Convert XML tags into Orange Textable annotations¶
Goal¶
Convert XML markup into Orange Textable data structures such as segments and their annotations.
Prerequisites¶
Some text containing XML markup has been imported in Orange Textable (see Cookbook: Text input) and possibly further processed (see Cookbook: Segmentation manipulation).
Ingredients¶
Widget Extract XML Icon Quantity 1
Procedure¶

Figure 1: Convert XML tags into Orange Textable annotations with an instance of Extract XML
- Create an instance of Extract XML on the canvas.
- Drag and drop from the output connection (righthand side) of the widget instance that emits the data containing XML markup (e.g. Text Field) to the Extract XML widget instance’s input connection (lefthand side).
- Open the Extract XML instance’s interface by double-clicking on its icon on the canvas.
- In the XML Extraction section, insert the desired XML element
(here
w
). - Click the Send button (or make sure the Send automatically checkbox is selected).

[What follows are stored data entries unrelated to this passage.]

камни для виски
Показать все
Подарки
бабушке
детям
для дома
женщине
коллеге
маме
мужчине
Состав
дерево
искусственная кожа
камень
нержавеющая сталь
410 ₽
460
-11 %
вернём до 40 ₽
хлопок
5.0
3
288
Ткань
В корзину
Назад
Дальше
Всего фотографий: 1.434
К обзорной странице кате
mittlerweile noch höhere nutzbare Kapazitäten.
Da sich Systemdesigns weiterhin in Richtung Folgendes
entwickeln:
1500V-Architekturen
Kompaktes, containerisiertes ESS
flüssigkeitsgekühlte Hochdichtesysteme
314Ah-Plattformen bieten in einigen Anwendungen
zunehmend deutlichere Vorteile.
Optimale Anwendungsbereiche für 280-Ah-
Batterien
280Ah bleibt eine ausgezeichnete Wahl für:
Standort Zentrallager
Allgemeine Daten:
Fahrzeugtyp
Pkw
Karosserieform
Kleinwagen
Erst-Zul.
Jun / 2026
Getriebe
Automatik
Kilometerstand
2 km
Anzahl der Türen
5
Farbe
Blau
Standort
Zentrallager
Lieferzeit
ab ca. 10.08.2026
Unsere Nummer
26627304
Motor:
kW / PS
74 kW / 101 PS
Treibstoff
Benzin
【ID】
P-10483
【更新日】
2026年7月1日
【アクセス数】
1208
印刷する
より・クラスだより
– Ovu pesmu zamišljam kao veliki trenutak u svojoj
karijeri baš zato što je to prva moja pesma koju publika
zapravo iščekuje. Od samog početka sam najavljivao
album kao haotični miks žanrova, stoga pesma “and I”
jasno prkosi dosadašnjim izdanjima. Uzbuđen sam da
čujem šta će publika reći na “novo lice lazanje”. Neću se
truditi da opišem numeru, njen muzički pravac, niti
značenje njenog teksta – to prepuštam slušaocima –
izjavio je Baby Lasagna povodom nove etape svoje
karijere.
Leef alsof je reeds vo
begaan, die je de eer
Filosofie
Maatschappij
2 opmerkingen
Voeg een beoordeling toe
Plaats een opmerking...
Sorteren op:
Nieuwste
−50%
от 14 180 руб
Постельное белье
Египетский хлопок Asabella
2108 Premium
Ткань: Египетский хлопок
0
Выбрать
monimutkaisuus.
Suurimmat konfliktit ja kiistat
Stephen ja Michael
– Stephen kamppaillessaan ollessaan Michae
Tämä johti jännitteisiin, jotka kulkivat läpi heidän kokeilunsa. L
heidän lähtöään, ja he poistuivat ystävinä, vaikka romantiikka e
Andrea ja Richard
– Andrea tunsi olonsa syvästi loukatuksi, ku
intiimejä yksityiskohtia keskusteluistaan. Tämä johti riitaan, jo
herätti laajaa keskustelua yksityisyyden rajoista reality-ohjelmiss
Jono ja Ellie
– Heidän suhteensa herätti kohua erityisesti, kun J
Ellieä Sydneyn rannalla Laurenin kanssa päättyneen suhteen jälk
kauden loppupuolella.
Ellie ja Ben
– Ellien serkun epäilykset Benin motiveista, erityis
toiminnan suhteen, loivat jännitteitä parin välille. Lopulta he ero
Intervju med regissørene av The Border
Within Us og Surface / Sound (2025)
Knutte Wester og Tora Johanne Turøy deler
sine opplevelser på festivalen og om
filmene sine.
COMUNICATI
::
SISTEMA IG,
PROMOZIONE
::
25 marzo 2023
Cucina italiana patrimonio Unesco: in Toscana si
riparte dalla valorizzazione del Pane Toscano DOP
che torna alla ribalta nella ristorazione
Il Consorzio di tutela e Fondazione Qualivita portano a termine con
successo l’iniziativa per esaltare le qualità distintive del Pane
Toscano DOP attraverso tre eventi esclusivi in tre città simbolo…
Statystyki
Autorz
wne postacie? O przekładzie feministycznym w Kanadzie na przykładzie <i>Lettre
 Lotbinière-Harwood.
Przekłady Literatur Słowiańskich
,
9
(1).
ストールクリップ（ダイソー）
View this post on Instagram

- A segmentation containing a segment for each occurrence of the specified tag is then available on the Segment instance’s output connections; to display or export it, see Cookbook: Text output.
Comment¶
- The XML tags that have been retrieved are actually discarded from the resulting segmentation: only their content is included in the output.
- The attributes of the XML tags are automatically converted to annotations associated with the created segments.
- Note that it is only possible to extract instances of a single XML element
type at a time (here
w
). - However, it is possible to chain several Extract XML instances in
order to successively extract instances of different XML elements. For
example, a first instance to extract
div
type elements, a second to extractw
type elements, and so on. In this case, it is important to make sure that the Remove markup option is not selected.